The French infantry tried to charge up the muddy slope. Their heavy armor slowed them down. The woods on either side hemmed them in. English archers snuck behind trees, and the three-sided assault unleashed “a terrifying hail of arrow show” (Denis) at point blank range. The damage was devastating.
Then King Henry, wearing a polished, plumed helmet with a gold crown on top, ordered the attack. His three divisions surged forward. The archers dropped their longbows. As they raced into the fray, they gathered up swords, spears, and axes from the dead.
Henry fought hand-to-hand, his crown a glittering bulls-eye. At one point he defended his wounded brother Humphrey, Duke of Gloucester, at the front until cohorts could drag him off the field.
By noon the outcome was clear. But the battle wasn’t over.
The English knights, men-at-arms, and bowmen took the wealthier French prisoners off the field, to be ransomed later.
A small French group, led by local nobles, circled around the woods and attacked the English supply wagons at Maisoncelles. They slaughtered the young stable boys, cooks, and gros valets guarding the wagons.
Around this time Henry ordered all French prisoners killed.

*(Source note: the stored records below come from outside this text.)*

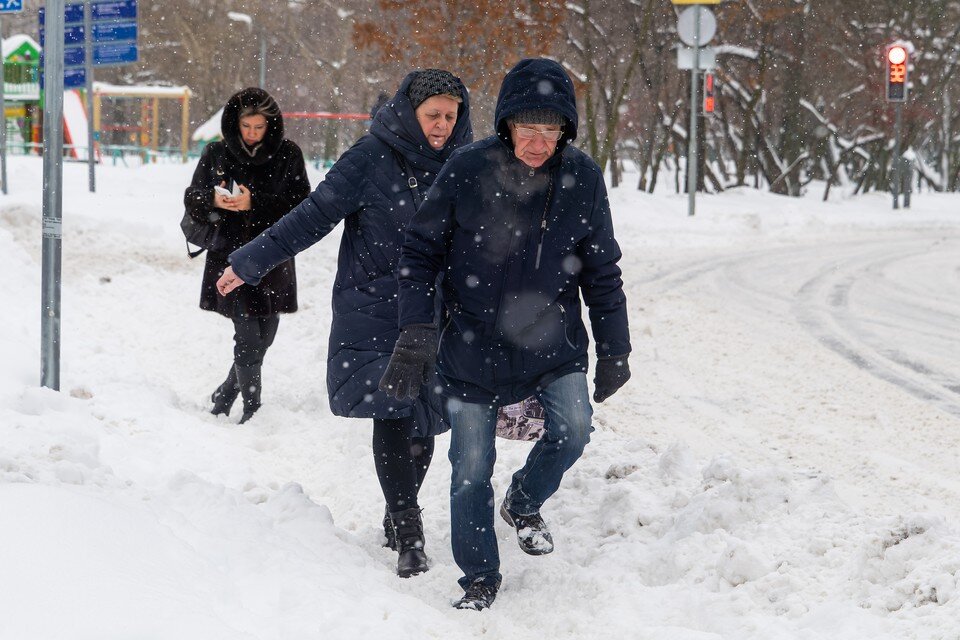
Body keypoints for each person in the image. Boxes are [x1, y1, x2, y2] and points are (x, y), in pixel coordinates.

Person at [378, 58, 632, 610]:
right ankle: (479, 577)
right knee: (470, 470)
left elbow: (603, 271)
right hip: (473, 348)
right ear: (506, 124)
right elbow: (420, 252)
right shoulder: (469, 168)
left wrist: (616, 348)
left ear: (565, 129)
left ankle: (523, 501)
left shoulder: (582, 177)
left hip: (552, 345)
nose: (539, 142)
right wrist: (418, 330)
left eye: (551, 130)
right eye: (527, 128)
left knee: (575, 430)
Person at [216, 70, 473, 578]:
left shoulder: (468, 163)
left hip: (441, 313)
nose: (442, 126)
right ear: (408, 111)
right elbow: (313, 216)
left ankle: (398, 507)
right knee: (394, 407)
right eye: (432, 116)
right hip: (375, 308)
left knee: (425, 416)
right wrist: (249, 261)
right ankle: (407, 525)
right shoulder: (371, 157)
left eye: (451, 115)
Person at [183, 88, 310, 424]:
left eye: (259, 127)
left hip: (274, 257)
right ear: (234, 123)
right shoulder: (216, 153)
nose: (253, 134)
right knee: (248, 336)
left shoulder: (289, 155)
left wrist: (256, 202)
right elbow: (192, 196)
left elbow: (302, 205)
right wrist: (214, 198)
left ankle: (226, 390)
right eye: (246, 126)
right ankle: (252, 408)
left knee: (265, 336)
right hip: (230, 257)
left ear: (271, 124)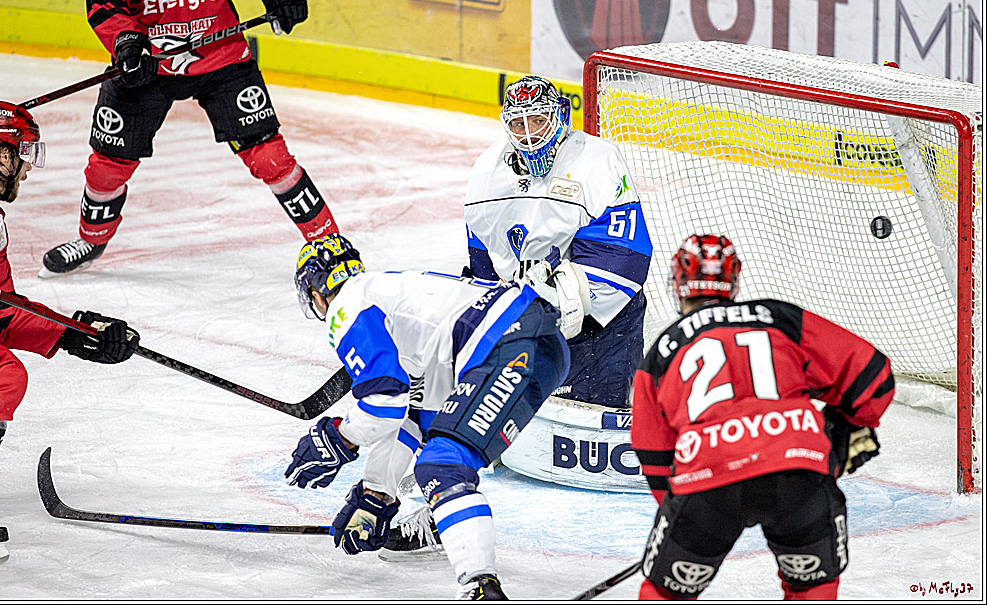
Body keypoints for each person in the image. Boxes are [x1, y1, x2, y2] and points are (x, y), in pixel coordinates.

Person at [283, 234, 581, 599]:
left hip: (508, 343)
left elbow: (383, 401)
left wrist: (339, 439)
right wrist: (377, 493)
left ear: (315, 291)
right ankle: (461, 545)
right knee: (445, 449)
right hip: (542, 346)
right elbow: (411, 416)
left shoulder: (347, 305)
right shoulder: (393, 296)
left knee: (442, 466)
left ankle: (481, 588)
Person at [41, 0, 338, 276]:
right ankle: (92, 240)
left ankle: (330, 245)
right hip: (147, 62)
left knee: (271, 157)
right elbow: (103, 4)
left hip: (220, 54)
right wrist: (126, 43)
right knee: (107, 167)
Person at [630, 234, 894, 600]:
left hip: (709, 480)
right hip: (799, 472)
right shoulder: (779, 317)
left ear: (678, 284)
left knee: (665, 594)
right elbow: (873, 376)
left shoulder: (661, 351)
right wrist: (845, 430)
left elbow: (653, 452)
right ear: (734, 280)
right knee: (813, 588)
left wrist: (681, 514)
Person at [0, 100, 140, 565]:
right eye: (21, 154)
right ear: (0, 151)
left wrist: (74, 333)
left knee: (1, 374)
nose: (24, 170)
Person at [463, 75, 652, 409]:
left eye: (538, 120)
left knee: (594, 425)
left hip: (602, 324)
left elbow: (625, 262)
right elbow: (483, 266)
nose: (530, 133)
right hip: (528, 318)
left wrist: (547, 312)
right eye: (518, 123)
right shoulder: (485, 176)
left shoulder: (597, 162)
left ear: (561, 116)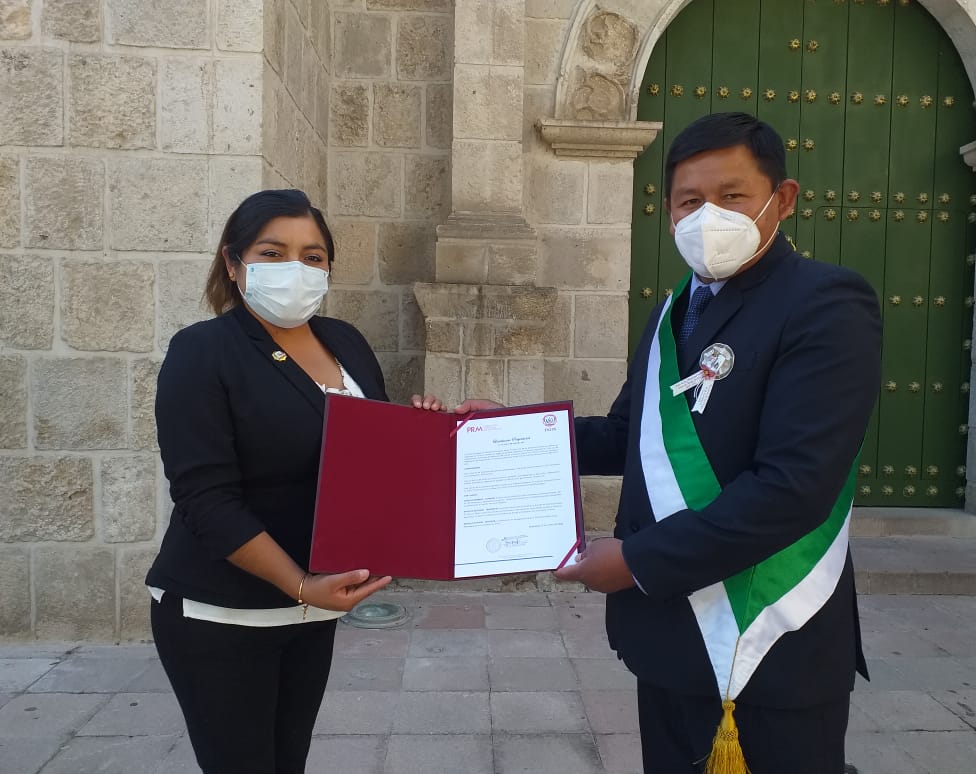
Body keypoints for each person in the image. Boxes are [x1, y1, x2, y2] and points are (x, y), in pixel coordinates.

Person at [455, 113, 882, 773]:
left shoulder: (824, 302)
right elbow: (626, 435)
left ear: (783, 199)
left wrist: (635, 562)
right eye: (689, 201)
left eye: (732, 196)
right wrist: (512, 431)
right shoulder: (674, 310)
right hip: (668, 636)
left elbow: (795, 487)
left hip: (771, 643)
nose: (708, 216)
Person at [146, 189, 443, 774]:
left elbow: (372, 458)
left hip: (311, 612)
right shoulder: (202, 351)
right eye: (273, 252)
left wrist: (424, 430)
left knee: (289, 761)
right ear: (233, 263)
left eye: (312, 256)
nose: (295, 268)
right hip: (223, 614)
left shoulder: (345, 341)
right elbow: (206, 499)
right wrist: (300, 584)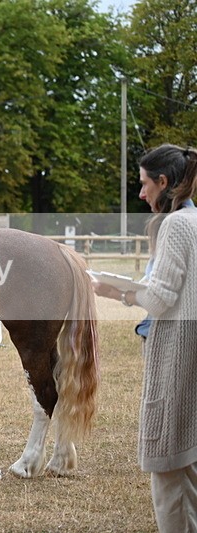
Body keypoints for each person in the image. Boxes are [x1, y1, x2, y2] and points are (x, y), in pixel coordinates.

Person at [92, 143, 197, 532]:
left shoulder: (175, 226)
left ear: (164, 182)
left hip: (176, 353)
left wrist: (114, 291)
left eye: (144, 184)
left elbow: (160, 297)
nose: (141, 193)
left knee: (167, 465)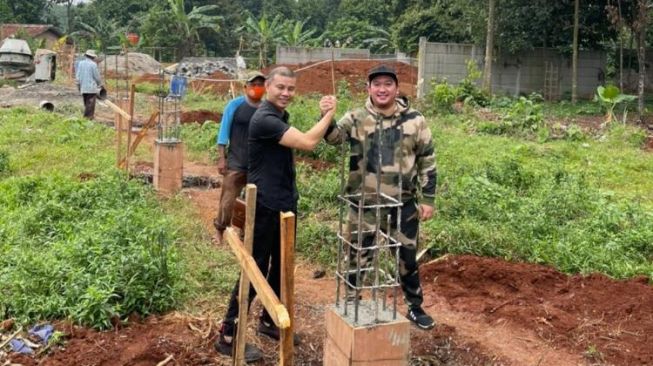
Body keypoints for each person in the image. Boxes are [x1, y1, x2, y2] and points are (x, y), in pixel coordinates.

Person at [215, 66, 337, 362]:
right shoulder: (265, 118)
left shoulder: (280, 116)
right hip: (266, 204)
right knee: (254, 268)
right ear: (268, 87)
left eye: (291, 89)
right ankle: (227, 333)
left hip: (284, 202)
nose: (285, 93)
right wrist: (329, 115)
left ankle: (269, 321)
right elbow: (308, 142)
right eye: (280, 87)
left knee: (281, 266)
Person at [324, 64, 437, 330]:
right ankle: (350, 302)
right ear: (369, 88)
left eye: (388, 84)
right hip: (363, 205)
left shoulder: (415, 120)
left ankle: (414, 307)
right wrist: (327, 115)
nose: (382, 89)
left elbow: (427, 159)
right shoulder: (355, 117)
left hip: (402, 205)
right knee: (356, 254)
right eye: (377, 84)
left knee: (407, 257)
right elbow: (332, 139)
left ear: (397, 88)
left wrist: (428, 199)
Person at [213, 71, 266, 243]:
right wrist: (222, 158)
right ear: (245, 87)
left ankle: (245, 233)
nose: (257, 88)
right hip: (236, 162)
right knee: (227, 201)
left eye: (260, 85)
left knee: (253, 202)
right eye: (253, 84)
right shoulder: (234, 105)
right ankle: (220, 231)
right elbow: (223, 133)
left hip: (257, 165)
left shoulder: (266, 109)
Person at [75, 50, 103, 120]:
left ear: (86, 56)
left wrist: (78, 85)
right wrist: (100, 84)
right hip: (91, 88)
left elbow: (78, 75)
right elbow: (97, 76)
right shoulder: (93, 64)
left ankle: (87, 118)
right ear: (92, 57)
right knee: (90, 104)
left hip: (83, 87)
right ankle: (88, 118)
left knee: (86, 103)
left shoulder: (80, 63)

Here’s where history forks. Anti-English historians contend that Henry made the command before the supply train was assaulted, because he didn’t have enough men to guard the prisoners. Some say he did it on a whim. Jehan de Wavrin (Chronicles, 1399-1422): “A most pitiable thing, for in cold blood all the nobility of France was beheaded and inhumanely cut to pieces, a sorry set when compared with the noble captive chivalry.” Thousands died.
Pro-English scholars say Henry thought the battle had begun anew. John Keegan (The Face of Battle): “Such an event would have posed a mortal risk to the still-outnumbered English and could have easily turned a stunning victory into a mutually-destructive defeat, as the English forces were now largely intermingled with the French and would have suffered grievously from the arrows of their own long-bowmen had they resumed shooting.”
In Henry V (Act four, scene six), Henry gives the order because “The French have reinforced their scattered men. Then every soldier kill his prisoners.”
In the next scene, Fuellen announces that the French killed the boys “and the luggage…wherefore the King, most worthily, hath caused every soldier to cut his prisoner’s throat. O, ‘tis a gallant king!”
The battle took less than three hours. The battle over what actually happened has waged ever since. In 2009 at a scholarly conference, most agreed that the muddy terrain, the way the field narrowed (which wouldn’t permit the French to attack en masse), and the expert English archers were major factors.
As to the size of the armies, a West Point historian says Henry had about 6000 in total, and the ratio was four-to-one. A sort of consensus says two-to-one, if you don’t count all the non-combatants.
French historians say that national strife and the plague had weakened their forces. And the expected reserves never arrived.